Find every line in the data below that contains the word "Rendered", and copy each of those lines in full.

======

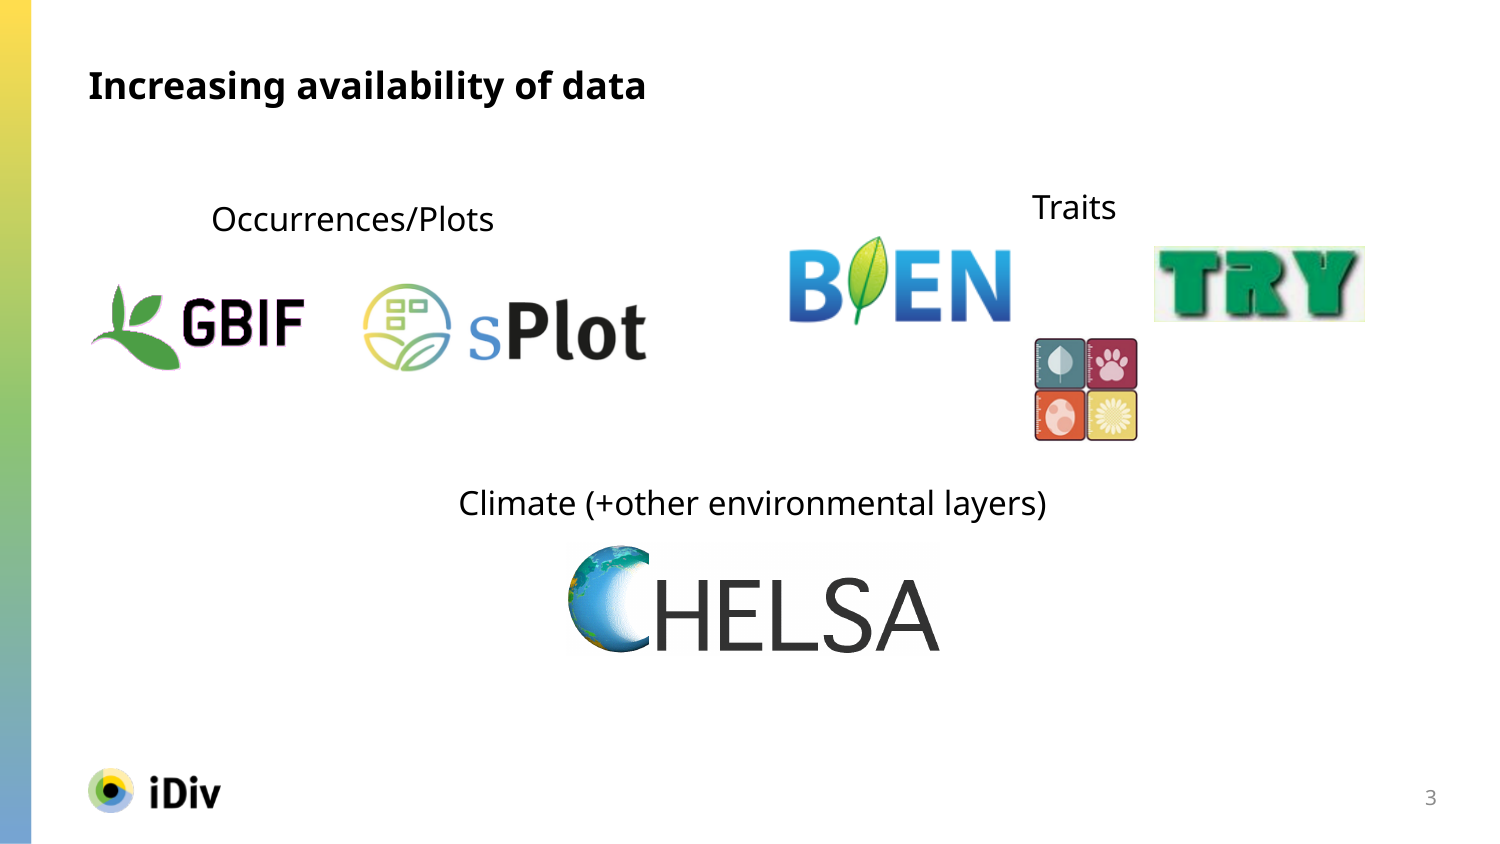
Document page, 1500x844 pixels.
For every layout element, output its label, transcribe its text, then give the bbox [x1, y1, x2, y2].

slide_number 7 [1240, 767, 1437, 813]
picture [0, 0, 1500, 844]
text_box Occurrences/Plots [161, 189, 546, 245]
text_box Climate (+other environmental layers) [383, 472, 1123, 532]
list Increasing availability of data [88, 61, 1437, 157]
text_box Traits [985, 177, 1164, 233]
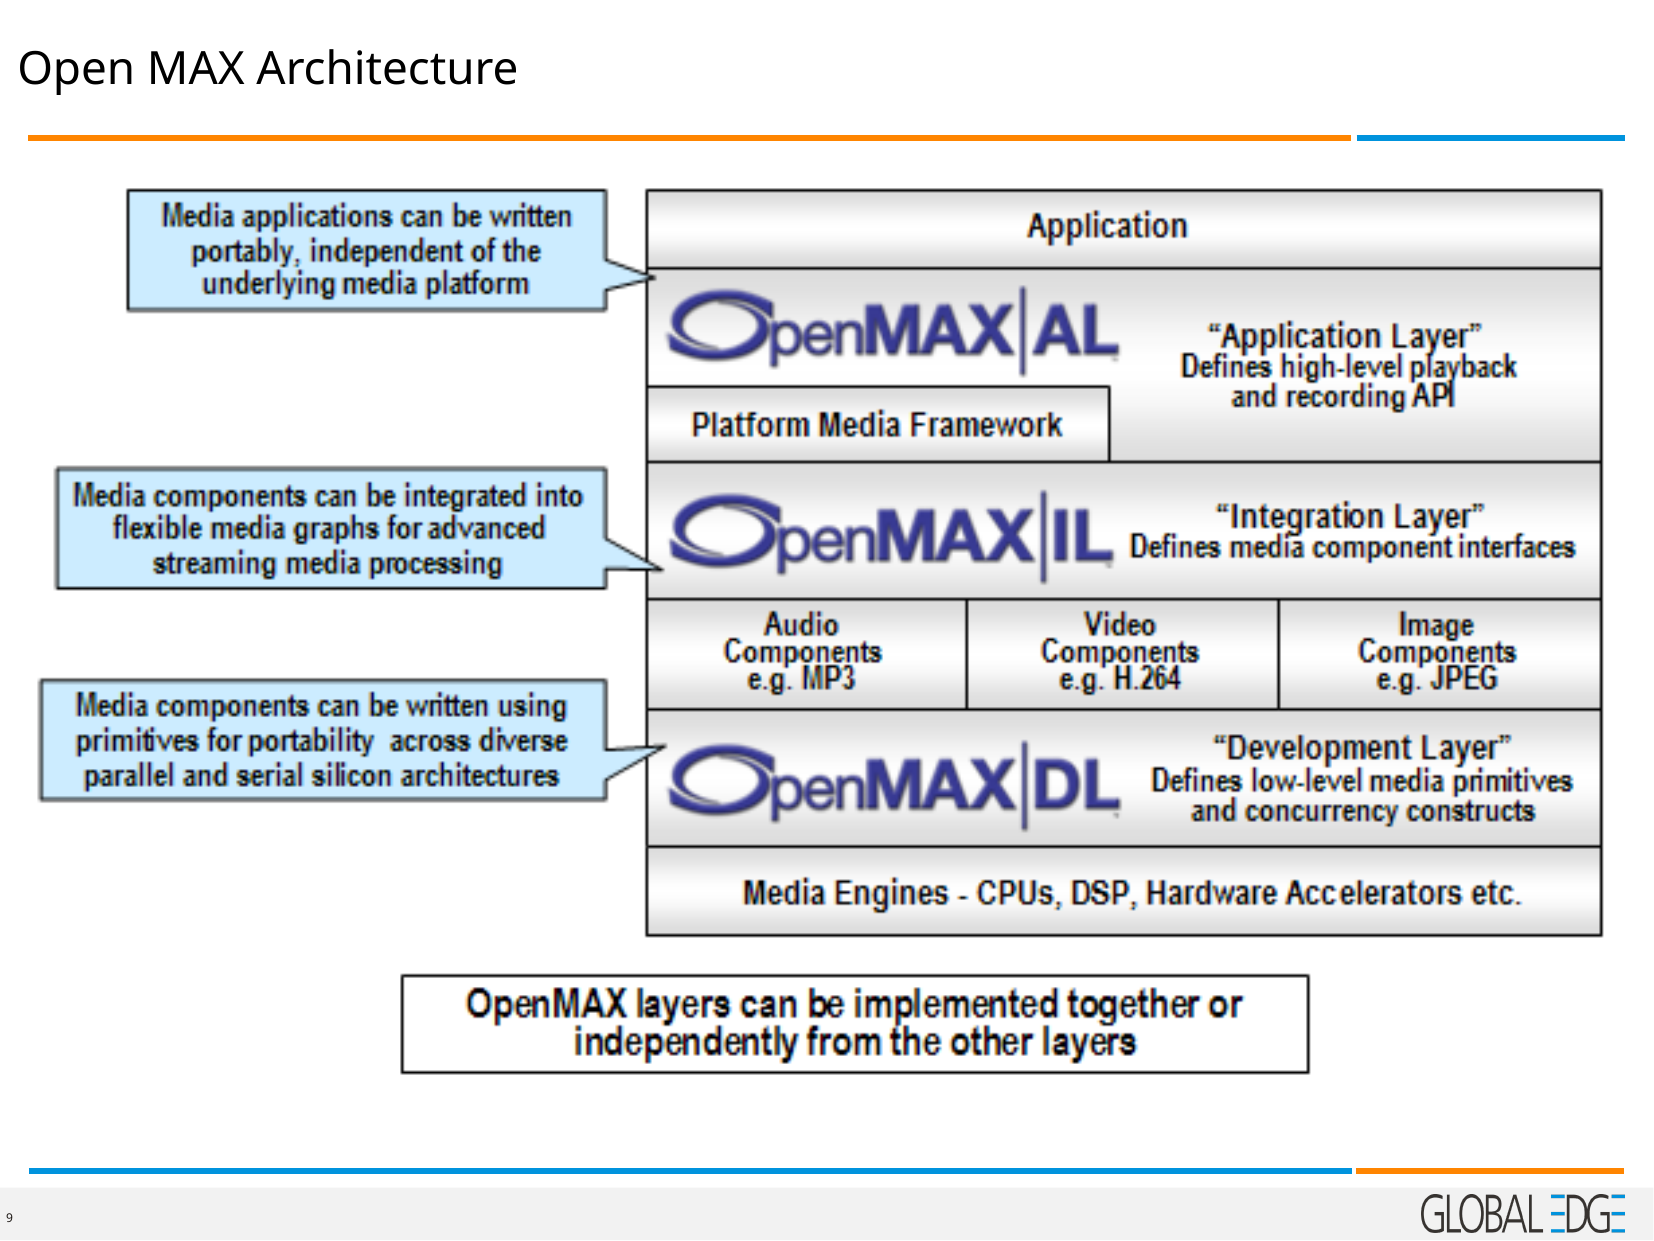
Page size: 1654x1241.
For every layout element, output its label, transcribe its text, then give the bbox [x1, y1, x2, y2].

picture [1421, 1194, 1625, 1233]
picture [28, 171, 1625, 1142]
title Open MAX Architecture [17, 18, 1499, 115]
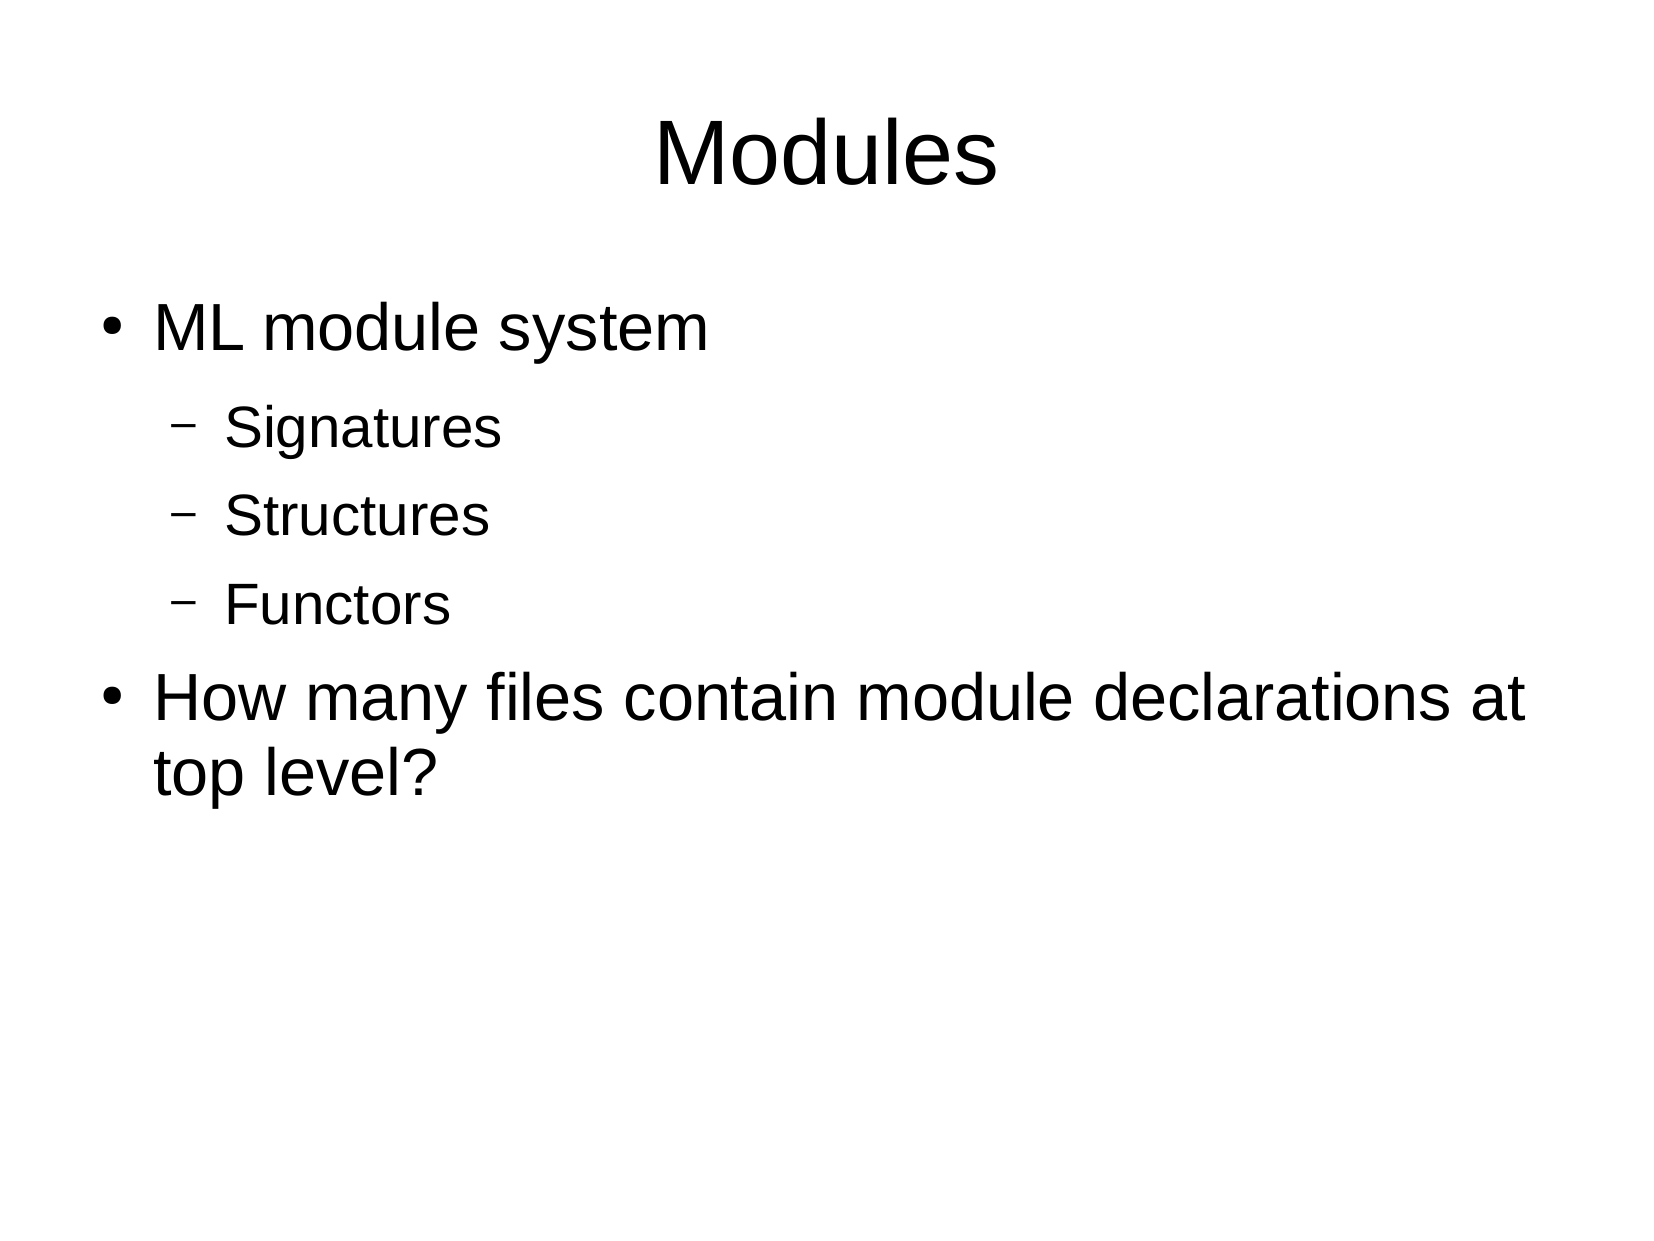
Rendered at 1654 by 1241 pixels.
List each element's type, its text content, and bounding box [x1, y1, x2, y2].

title Modules [82, 49, 1571, 257]
list ML module system Signatures Structures Functors How many files contain module declarations at top level? [82, 290, 1571, 1010]
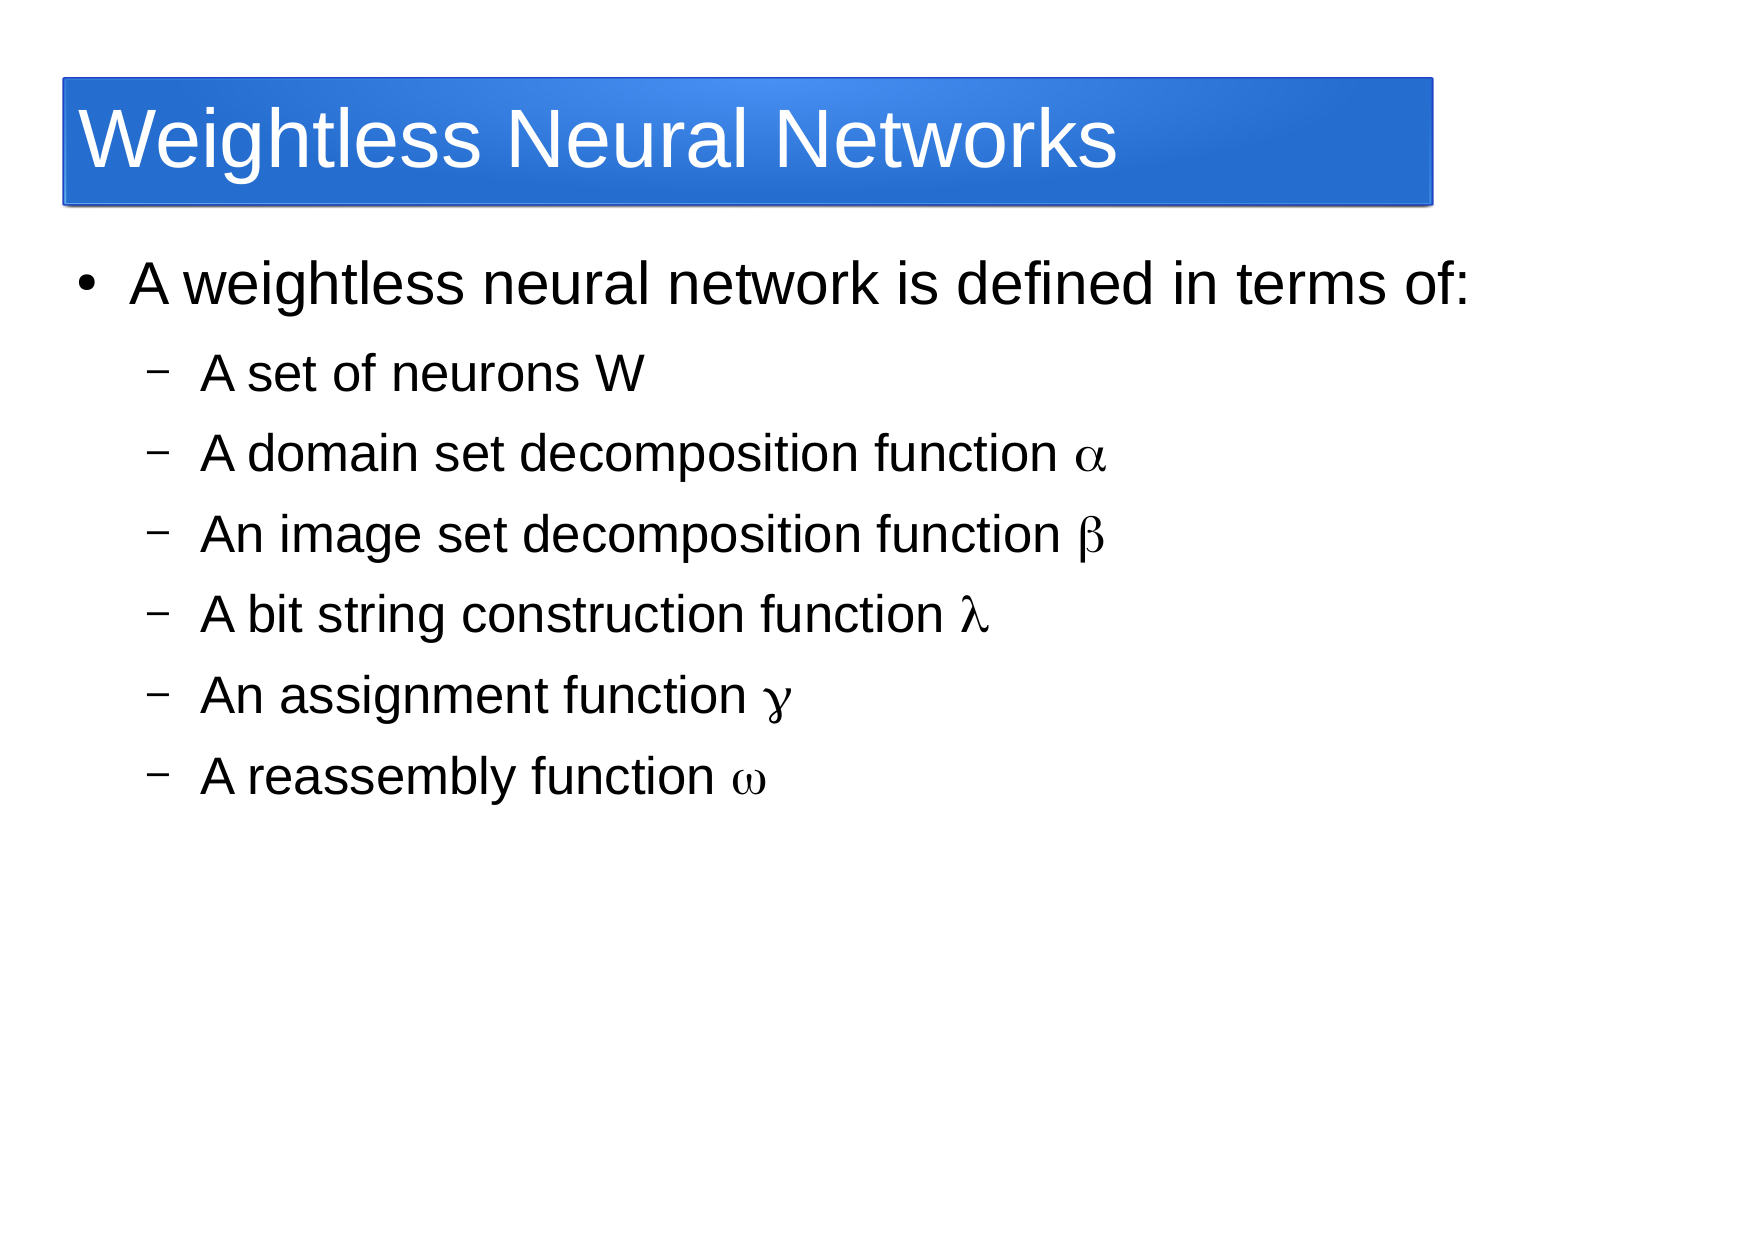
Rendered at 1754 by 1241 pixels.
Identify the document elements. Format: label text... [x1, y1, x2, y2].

======

Written response
Rendered at 1654 by 1241 pixels.
Rendered at 1754 by 1241 pixels.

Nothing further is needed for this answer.